Using data through 2000, Goldberg (2001) shows that movements in U.S. bank lending to Latin American countries are closely tied to economic conditions in the parent country.

It should be noted the model was estimated over a period that was mostly tranquil (except for the last quarter of 2008), but it is being used to inform future lending growth in the wake of a shock of unprecedented magnitude. That said the model performed very well in predicting the sudden turning point and drop of foreign bank lending to LAC in 2008Q4. With data up to 2008Q4, the model predicted a year-on-year growth in total foreign banks’ lending to LAC for the first quarter of 2009 of 7.5 percent‘ very close to 5.5 percent actually observed (see IMF, 2009a).

Adjusting for exchange rate valuation effects can be important not only in light of the sharp depreciations in the last semester of 2008 (especially in Brazil and Mexico, which together account for about two-thirds of foreign bank claims on the LAC region), but also because these depreciations were preceded by sustained periods of domestic currency appreciation in many emerging markets.

Cross-border lending by foreign banks’ headquarters, in particular, retrenched significantly in 2008, contracting in the final quarter of 2008 at the fastest rate since records began 30 years ago.

Contractions varied in size, but did occur in most countries of the region (see Table 1). Those countries more dependent on cross-border lending—the component of foreign banks lending that is more sensitive to global funding conditions—were the most affected.

In addition to the factors discussed earlier, it is possible that recent bank support or rescue programs in advanced economies may be accelerating the curtailment of cross-border bank flows. In particular, banks receiving public support may feel pressure to expand domestic lending at the expense of their foreign operations.

Using bank-level data for 17 LAC countries between 1996 and 2007, Galindo, Izquierdo and Rojas-Suarez (2010) find that Spanish banks tend to react less than other foreign banks to changes in risk conditions in international capital markets.

The jump observed in the figure in 2008.3 for Spanish banks’ lending in local currency corresponds to the purchase by Santander of ABN-AMRO’s affiliates in Brazil and Uruguay.

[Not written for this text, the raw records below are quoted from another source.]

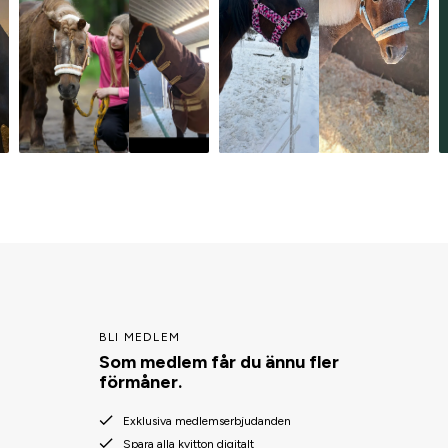
BLI MEDLEM
Som medlem får du ännu fler
förmåner.
Exklusiva medlemserbjudanden
Spara alla kvitton digitalt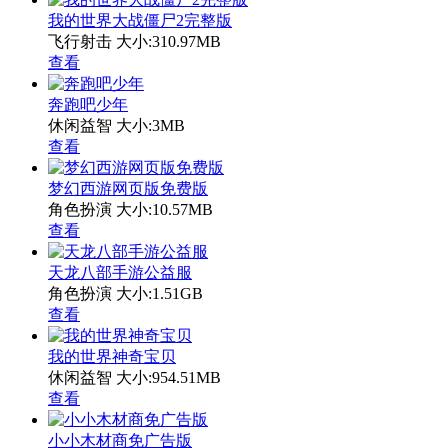
我的世界大战僵尸2完整版
飞行射击
大小:310.97MB
查看
奔跑吧少年
休闲益智
大小:3MB
查看
梦幻西游网页版免费版
角色扮演
大小:10.57MB
查看
天龙八部手游公益服
角色扮演
大小:1.51GB
查看
我的世界神奇宝贝
休闲益智
大小:954.51MB
查看
小小木材商免广告版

Information about residual maturity is available only for cross-border and local affiliates’ lending denominated in foreign currency. For the LAC region as a whole, the share of total foreign banks’ claims with short maturity dropped from 54 percent in 1997 to 42 percent in 2008. Thus, the maturity composition of lending to the LAC region has shifted toward the long term, and refinancing risk remains low compared with developing countries as a whole.

In the case of emerging Europe, foreign-owned banks played a key role in fueling a credit boom during the pre-crisis period. As noted by Porzecanski (2009), foreign-owned affiliates were largely vehicles through which parent banks’ resources were loaned out domestically. Thus, rapid credit growth, large capital transfers to subsidiaries and foreign currency lending were all the result of the expansion strategy of Western Banks.

As discussed in Zettelmeyer at al. (2010), by the time the global financial crisis erupted, emerging Europe was experiencing greater financial vulnerabilities than Latin America. As a result, economic activity in European emerging markets was hit harder than in any other emerging market region.

In a recent paper, Cetorelli and Goldberg (2010) examine the behavior of foreign banks’ lending to countries in Europe, Asia, and Latin America, isolating lending supply shocks to banks in advanced economies from lending demand shocks in recipient countries. Their results suggest that the strongest contraction in foreign banks’ lending on emerging European countries was likely due to effective credit-supply changes by global banks.